By Jonathan R. Flora
Audits of partnerships aren’t a flashy topic, but new audit rules will have everyone scrambling to figure out their implications. To make things worse, these rules need to be addressed now in partnership and operating agreements, among other places. Since LLCs are treated as partnerships for federal income tax purposes, the new rules apply equally to LLCs.
What happened? Partnership income passes through to, and is reported and paid by, its partners. So even if the IRS successfully audits a partnership, it must chase down all of the partners to collect on an audit adjustment. In today’s world of multiple tiered partnerships, this isn’t a feasible IRS job, and they essentially gave up. For example, the audit rate in 2012 for large corporations was 27.1%, and for large partnerships was 0.8%.
In November of 2015, Congress pushed through a whole new set of audit rules as part of the Bipartisan Budget Act. The intent is to make it easier for the IRS to audit partnerships. The rules are effective for tax years beginning after 12/31/17.
What are the New Rules? The thrust of regime change is that following an audit, the IRS can collect tax, penalties and interest directly from the partnership (or LLC). Obviously, this makes collections much easier. A partnership doesn’t pay tax, so the audit rules apply the highest applicable rate to calculate the liability for an underpayment (subject to some minor adjustments).
Keep in mind that audit adjustments take place a few years after the audited tax year. This means the partners in the adjustment year bear the economic loss, even if they weren’t the partners at the time of the audited year. The fact that the partnership is liable for the adjustment raises many planning issues, including:
- Assuming some of the partners have changed between audit year and adjustment year, will new partners have recourse against the former partners from the audited year?
- Must current partners contribute to pay for the audit adjustment, penalties, audit costs and litigation?

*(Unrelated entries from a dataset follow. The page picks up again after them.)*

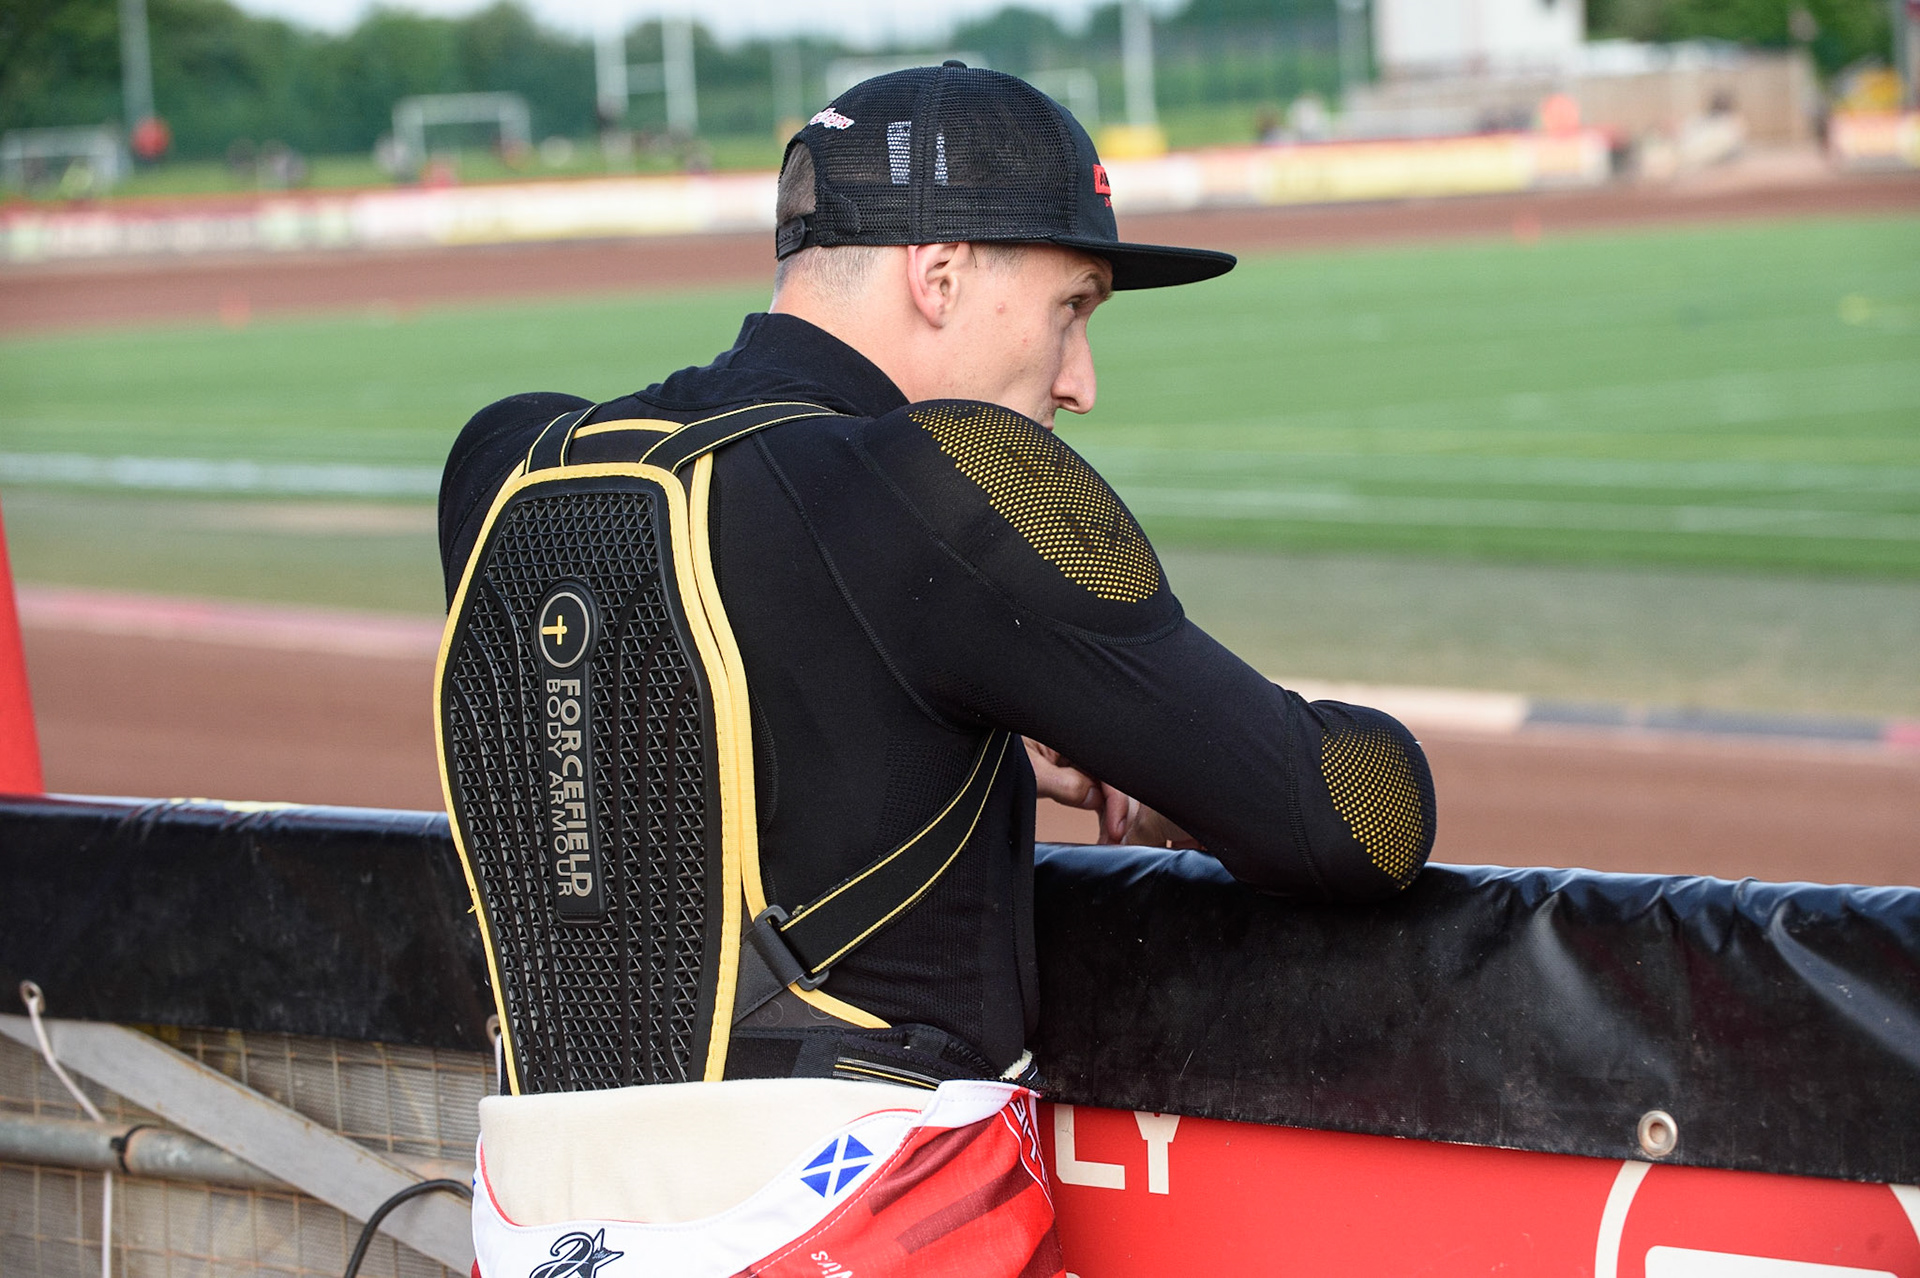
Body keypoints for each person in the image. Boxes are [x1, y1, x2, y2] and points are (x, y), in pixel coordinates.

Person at [441, 63, 1434, 1278]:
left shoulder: (518, 469)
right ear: (941, 272)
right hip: (856, 1226)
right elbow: (1357, 821)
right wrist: (1151, 759)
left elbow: (729, 717)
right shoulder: (940, 487)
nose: (1080, 382)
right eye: (1073, 308)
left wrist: (951, 714)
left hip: (534, 1233)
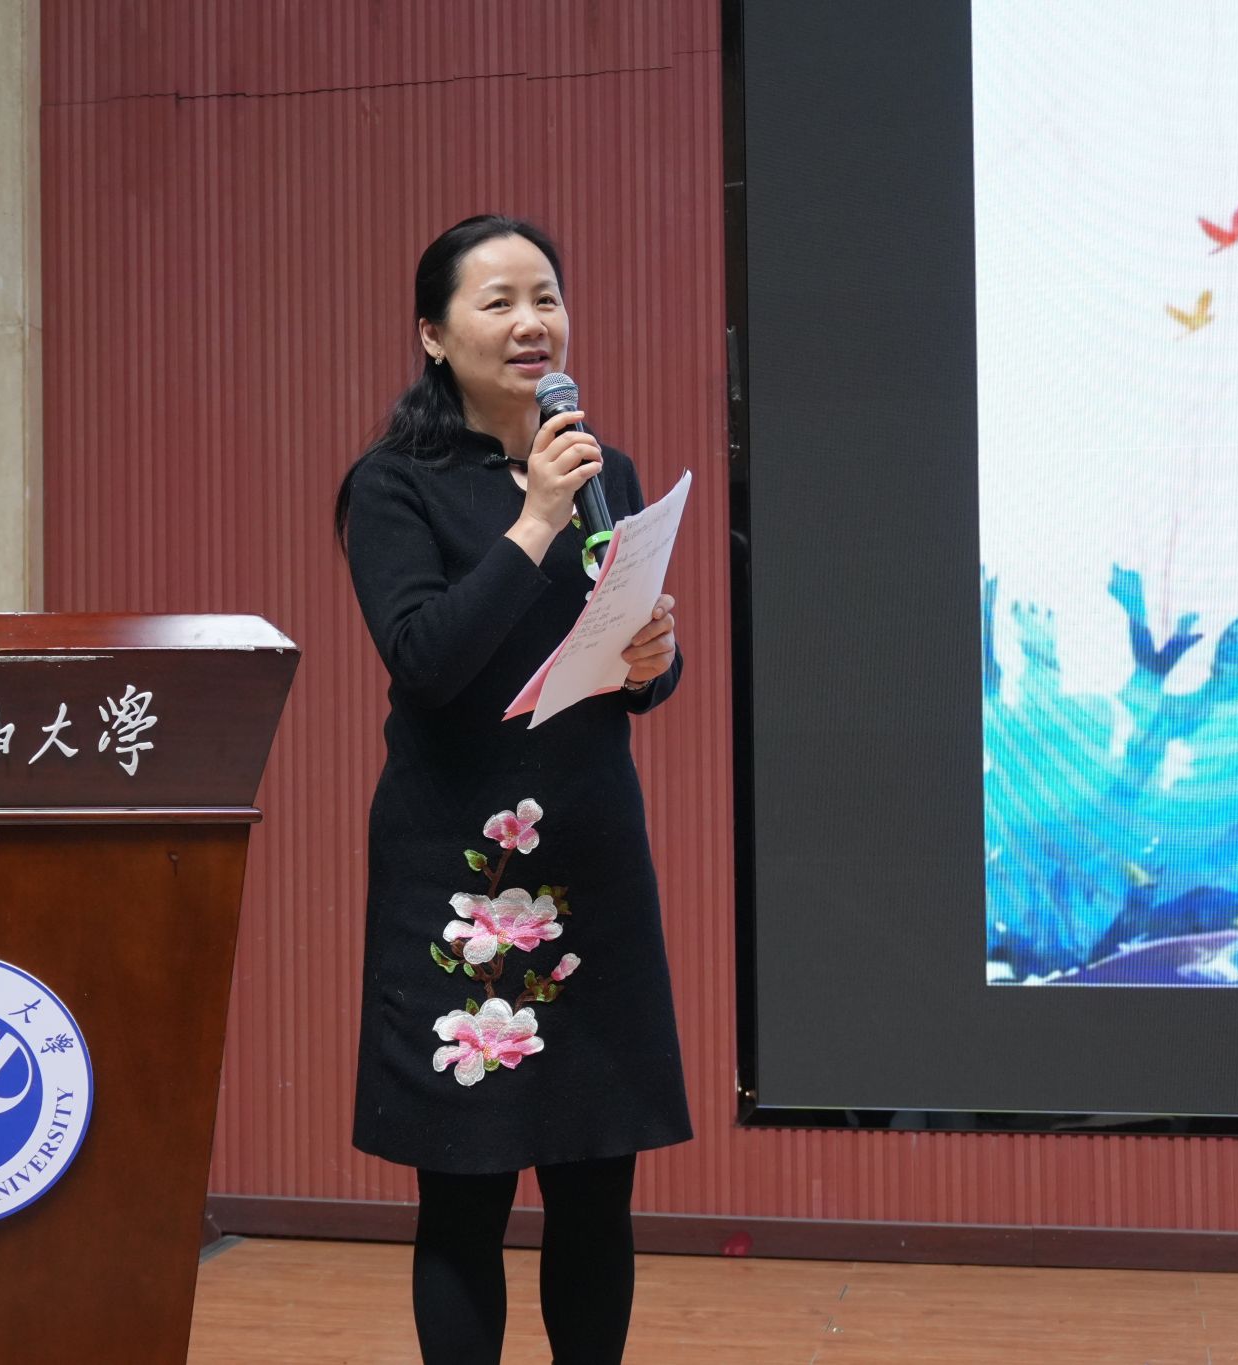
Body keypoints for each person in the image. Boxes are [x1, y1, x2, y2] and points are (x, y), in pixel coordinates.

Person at [333, 214, 692, 1364]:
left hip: (588, 853)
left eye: (545, 297)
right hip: (459, 865)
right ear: (433, 336)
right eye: (498, 302)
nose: (532, 322)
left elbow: (622, 662)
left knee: (594, 1183)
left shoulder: (601, 470)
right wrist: (533, 521)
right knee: (465, 1192)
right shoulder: (391, 486)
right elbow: (426, 662)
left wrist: (651, 661)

Will former partners who were partners during the audited year be required to pay these expenses?
- How will the audit adjustment costs be allocated among the partners? (By the way, audit adjustments are nondeductible.)
These types of issues do not have an obvious or one-size-fits-all resolution, and they are left open for applicable agreements to identify and address.
The old audit rules – known as TEFRA – are repealed effective 12/31/17. TEFRA provided for one partner to coordinate a partnership audit and any judicial proceedings – this partner is known as the “Tax Matters Partner.” After an audit, TEFRA gave the IRS one year to collect tax from the individual partners. Under the new audit rules, there is no more Tax Matters Partner. Instead, there is a Partnership Representative who has the sole authority to act on behalf of the partnership. This can be any person (whether or not a partner) with a substantial presence in the U.S. The specifics of the representative’s role and how the costs of an audit are funded are other matters left to the agreements.
Can a Partnership Elect Out? A partnership can elect out of the new regime if it has 100 or fewer eligible partners. But only individuals, C corporations, S corporations and estates of deceased partners are eligible. If a partnership (including an LLC) or a trust is a partner, an election out isn’t possible, no matter how few partners there are. An election out is made annually on a timely filed partnership return.
Can a Partnership Elect Not to Pay the Tax Directly? Yes, assuming it makes an election within 45 days after the date of the final adjustment. In that case, the partnership must furnish to each partner for the audited year a statement showing the partner’s share of adjustments – most likely a revised K-1. Each partner will then owe tax for the year of the adjustment, not the audited year, along with interest and penalties.
Final Thoughts: There are a wide range of implications arising from the new rules, and more will likely develop as partners, partnerships and their advisors sort through the alternatives. Although the IRS is expected to issue regulations clarifying some of these issues prior to the effective date, the new audit rules are final. Their implications need to be addressed starting now, and existing partnership and operating agreements will need to be amended before the effective date.
This summary of legal issues is published for informational purposes only. It does not dispense legal advice or create an attorney-client relationship with those who read it. Readers should obtain professional legal advice before taking any legal action.